Conversational AI 18-EVALUATION FRAMEWORKS
PARAdigm for Dialogue System Evaluation (PARADISE) is a framework for evaluating task oriented and multimodal dialogue systems. The starting point in PARADISE is that the overall goal for a dialogue system is to maximize User Satisfaction (US). This goal is subdivided into the sub-goals of maximizing task success and minimizing costs. The latter is in turn subdivided into efficiency measures and qualitative measures. The main strength of the PARADISE framework is that US can be predicted automatically from the objective measures involved in maximizing task success along with the efficiency and qualitative measures involved in minimizing costs. US is modeled using multiple linear regression in which US is the dependent variable and the objective features are the independent variables.

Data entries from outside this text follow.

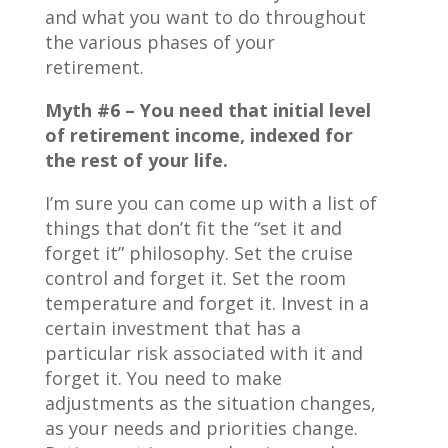
and what you want to do throughout
the various phases of your
retirement.
Myth #6 – You need that initial level
of retirement income, indexed for
the rest of your life.
I’m sure you can come up with a list of
things that don’t fit the “set it and
forget it” philosophy. Set the cruise
control and forget it. Set the room
temperature and forget it. Invest in a
certain investment that has a
particular risk associated with it and
forget it. You need to make
adjustments as the situation changes,
as your needs and priorities change.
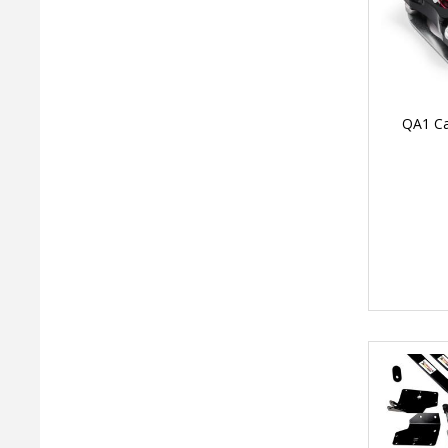
QA1 Ca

QUALITY OF EXPERIENCE (QOE)
The focus has shifted to QOE which describes the user’s perceptions of quality in terms of aspects of usability such as effectiveness, efficiency, and user satisfaction. User-perceived quality is a subjective measure of the user’s perceptions of their interactions with the system in relation to what they expect or desire from the interactions. Much of the work on QOE has taken the form of developing taxonomies of aspects of perceived quality.
The term Interaction Quality (IQ) was introduced to describe ratings performed by experts as opposed to US, which is a measure of user ratings. As mentioned earlier, an investigation comparing expert and user ratings found a high correlation between the two, leading to the suggestion that expert ratings, which are easier and less costly to obtain, could replace user ratings in evaluations of dialogue systems. While evaluations of interactions with dialogue systems are usually carried out at the end of an interaction, the innovation in the IQ approach is that evaluation is carried out at the exchange level during the ongoing dialogue. Assessing quality at the exchange level enables a more fine-grained analysis of an interaction as problematic situations can be identified when they occur. Furthermore, if quality ratings can be estimated automatically during the ongoing dialogue, this information can be used by the DM to adapt the dialogue strategy dynamically.